The Abolition of State Price Regulation: How to Support the Business and Not Harm the Consumers


From August 15, 2016, the government suspended for three months price regulation on social products to evaluate its effect on pricing. According to the Ministry of Economic Development and Trade, it is the first step towards complete abolition of state price regulation. We believe that if the state ceases to intervene in the pricing mechanisms, the profitability of enterprises will improve, investments will increase and administrative burden on business will be reduced. On the other hand, there are certain risks that were the reason why the government abolished this regulation in the form of experiment.

As the results of the annual assessment of the business climate (ABCA)* made by the USAID Program “Leadership in economic governance” show, the state regulates prices only for a fifth of small and medium enterprises (SMEs) in Ukraine, but such an intervention for a single enterprise is quite considerable. The price regulation covers products and services of 22% of SMEs. The government regulation of prices is primarily performed through establishing minimum and maximum limits of prices, fixing the prices of goods and services and limiting profitability.

Price regulation covers more than half of the goods and services in the case of each SME. According to respondents’ estimates, on average 55% of the sales volume of each SME are objects of price regulation. Authorities affect pricing of SMEs mainly in agriculture (on average 77% of agricultural products fall under price regulation) and industry (70% of goods). Thus, sectors that are the biggest drivers of the economy feel the effects of price regulation the most. According to the SMEs in trade and services sector, the government controls prices of 46% and 53% of their goods and services respectively.

Price regulation greatly hinders business development, so its abolition will have a positive impact on SMEs. This regulation does not allow SMEs to set a price that would meet the costs of production. This prevents the restoration of production facilities, innovation, and, consequently, improvement of production efficiency. Restrictions for retailers cause them to switch to products without these restrictions. This negatively affects both the manufacturer who loses available trade channels and the consumer who cannot find cheap products on the shelves of the nearest store. Primarily, it concerns small stores and not large retail chains.

Abolition of state price regulation will also facilitate the business environment due to the cancellation of price declarations. This will not only decrease government spending on maintenance procedures but also reduce corruption risks and administrative burden on SMEs. For example, SMEs whose products are subject to the state price regulation more often reported corruption as a barrier to running private business (34% versus 21% for companies whose products are not regulated). Similarly, SMEs whose goods or services are subject to price regulation put more emphasis on such obstacles as high regulatory burden (24% vs. 18.5%) or the inefficiency of the state apparatus (19% vs. 12.5%). Note that these percentages may be the result of not only price regulation, but also other unaccounted factors.

While limiting government intervention in price management is an essential element of decentralization, the Ukrainian society has no consensus on the timeliness of this step. Limits of the reform are also being discussed: complete abolition of price administration or partial when the state keeps the right to control the prices of certain product categories. The Ministry of Economic Development and Trade insists on full cancellation of price regulation. At the same time, the first results to assess the effect will appear as a result of the abolition of price controls for social products.

__What the exercise asks__:
According to the passage on abolishing state price regulation in Ukraine, what average share of agricultural products falls under price regulation?

__Data provided__:
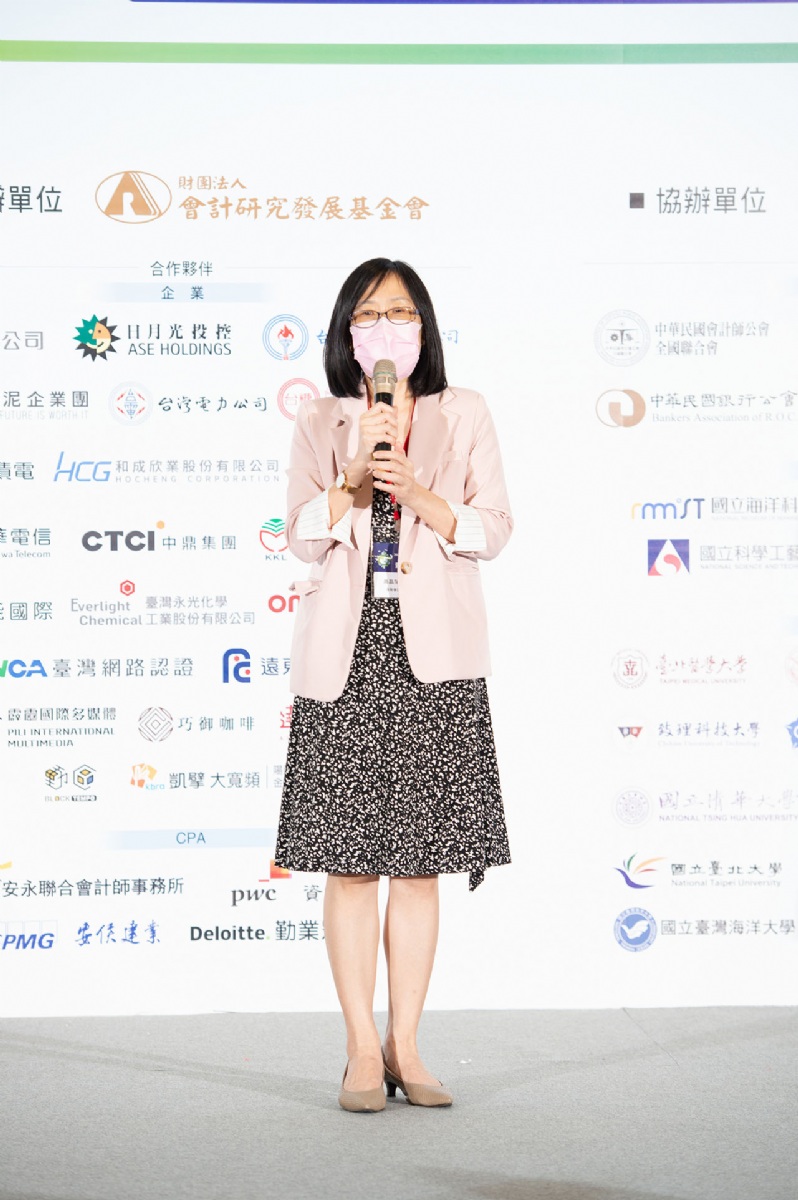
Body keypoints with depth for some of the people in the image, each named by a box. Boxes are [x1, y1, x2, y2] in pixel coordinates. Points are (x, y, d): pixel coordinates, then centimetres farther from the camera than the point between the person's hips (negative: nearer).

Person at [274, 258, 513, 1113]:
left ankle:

__Output of the exercise__:
On average, 77% of agricultural products fall under price regulation.